The demonic is a hot commodity today, but don’t try to credit Blatty as the elder statesman of this surge in horror movies, books and TV shows. He wants no part of it.
“When I look around the culture, it makes me want to projectile vomit,” he said, recalling that infamous moment in “The Exorcist.” “The more blood, the more chainsaws, the better. The studios have so debased the tastes of kids that that’s all the kids want now.”
This might sound strange coming from the author of a novel renowned for its creative — and harrowing — use of puke, spinning heads and a crucifix, but Blatty’s brand of horror has always been about more than shock effect. Characters wrestle with metaphysical doubts even as the bodies pile up.

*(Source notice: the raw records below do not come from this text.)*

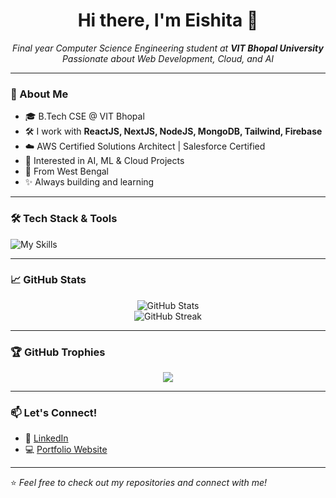 <h1 align="center">Hi there, I'm Eishita 👋</h1>
<p align="center">
  <em>Final year Computer Science Engineering student at <strong>VIT Bhopal University</strong></em><br>
  <em>Passionate about Web Development, Cloud, and AI</em>
</p>

---

### 🚀 About Me

- 🎓 B.Tech CSE @ VIT Bhopal  
- 🛠️ I work with **ReactJS, NextJS, NodeJS, MongoDB, Tailwind, Firebase**  
- ☁️ AWS Certified Solutions Architect | Salesforce Certified  
- 🤖 Interested in AI, ML & Cloud Projects  
- 📍 From West Bengal  
- ✨ Always building and learning  

---

### 🛠️ Tech Stack & Tools

![My Skills](https://skillicons.dev/icons?i=js,html,css,react,nextjs,nodejs,express,mongodb,tailwind,python,java,aws,git,github,figma,vscode,prisma)

---

### 📈 GitHub Stats

<p align="center">
  <img src="https://github-readme-stats.vercel.app/api?username=EishitaParik&show_icons=true&theme=radical" alt="GitHub Stats" />
  <br>
  <img src="https://github-readme-streak-stats.herokuapp.com/?user=EishitaParik&theme=radical" alt="GitHub Streak" />
</p>

---

### 🏆 GitHub Trophies

<p align="center">
  <img src="https://github-profile-trophy.vercel.app/?username=EishitaParik&theme=radical&margin-w=15&margin-h=15" />
</p>

---

### 📫 Let's Connect!

- 🔗 [LinkedIn](https://www.linkedin.com/in/eishita-parik-298040239)  
- 💻 [Portfolio Website](https://coincapita.vercel.app/)  

---

⭐️ *Feel free to check out my repositories and connect with me!*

Some people forget the philosophy, just as studio execs forgot Blatty’s abilities as a comic writer after “The Exorcist.”
“Their eyes glazed over when I pitched comedy ideas. It was as if I had done nothing else before ‘The Exorcist,”’ said the man who wrote the screenplay for “A Shot in the Dark” and other film comedies. “It was as if I had landed on this planet just with that book under my arm. It made me insane.”
Blatty’s voice is warm and generous — it’s easy to catch the inflection of the New York streets where he was born, the son of Lebanese parents. He’s passionate about his Roman Catholicism: It has carried him through many personal trials, including a bout of cancer 15 years ago and the loss, in 2006, of his 19-year-old son, Peter, after a sudden illness. “Dimiter,” in fact, is dedicated to him.
Today, Blatty’s faith is, to use a familiar religious adage, rock solid.
“I don’t think I’m on a search anymore,” he said serenely. “I’ve come to virtually a complete rest in my faith.”